* Raw data:

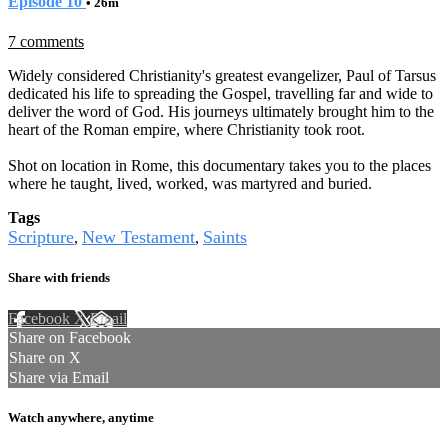
Episode 10
• 26m
7 comments
Widely considered Christianity's greatest evangelizer, Paul of Tarsus
dedicated his life to spreading the Gospel, travelling far and wide to
deliver the word of God. His journeys ultimately brought him to the
heart of the Roman empire, where Christianity took root.
Shot on location in Rome, this documentary takes you to the places
where he taught, lived, worked, was martyred and buried.
Tags
Scripture
New Testament
Saints
,
,
Share with friends
Facebook
X
Email
Share on Facebook
Share on X
Share via Email
Watch anywhere, anytime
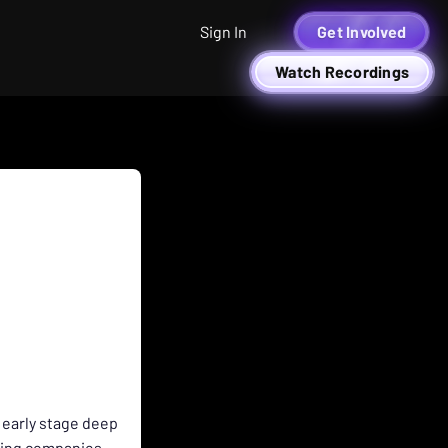
Sign In
Get Involved
Watch Recordings
 early stage deep
zing companies.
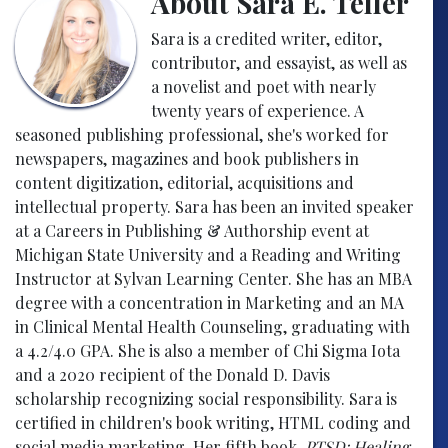
About Sara E. Teller
Sara is a credited writer, editor,
contributor, and essayist, as well as
a novelist and poet with nearly
twenty years of experience. A
seasoned publishing professional, she's worked for
newspapers, magazines and book publishers in
content digitization, editorial, acquisitions and
intellectual property. Sara has been an invited speaker
at a Careers in Publishing & Authorship event at
Michigan State University and a Reading and Writing
Instructor at Sylvan Learning Center. She has an MBA
degree with a concentration in Marketing and an MA
in Clinical Mental Health Counseling, graduating with
a 4.2/4.0 GPA. She is also a member of Chi Sigma Iota
and a 2020 recipient of the Donald D. Davis
scholarship recognizing social responsibility. Sara is
certified in children's book writing, HTML coding and
social media marketing. Her fifth book,
PTSD: Healing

* How to complete this task: Reproduce, word for word, every line from the start of the records down to and including the line with "and a 2020 recipient of the Donald D. Davis"; skip the pictures.

* Result for this task:
Episode 10
• 26m
7 comments
Widely considered Christianity's greatest evangelizer, Paul of Tarsus
dedicated his life to spreading the Gospel, travelling far and wide to
deliver the word of God. His journeys ultimately brought him to the
heart of the Roman empire, where Christianity took root.
Shot on location in Rome, this documentary takes you to the places
where he taught, lived, worked, was martyred and buried.
Tags
Scripture
New Testament
Saints
,
,
Share with friends
Facebook
X
Email
Share on Facebook
Share on X
Share via Email
Watch anywhere, anytime
Sign In
Get Involved
Watch Recordings
 early stage deep
zing companies.
About Sara E. Teller
Sara is a credited writer, editor,
contributor, and essayist, as well as
a novelist and poet with nearly
twenty years of experience. A
seasoned publishing professional, she's worked for
newspapers, magazines and book publishers in
content digitization, editorial, acquisitions and
intellectual property. Sara has been an invited speaker
at a Careers in Publishing & Authorship event at
Michigan State University and a Reading and Writing
Instructor at Sylvan Learning Center. She has an MBA
degree with a concentration in Marketing and an MA
in Clinical Mental Health Counseling, graduating with
a 4.2/4.0 GPA. She is also a member of Chi Sigma Iota
and a 2020 recipient of the Donald D. Davis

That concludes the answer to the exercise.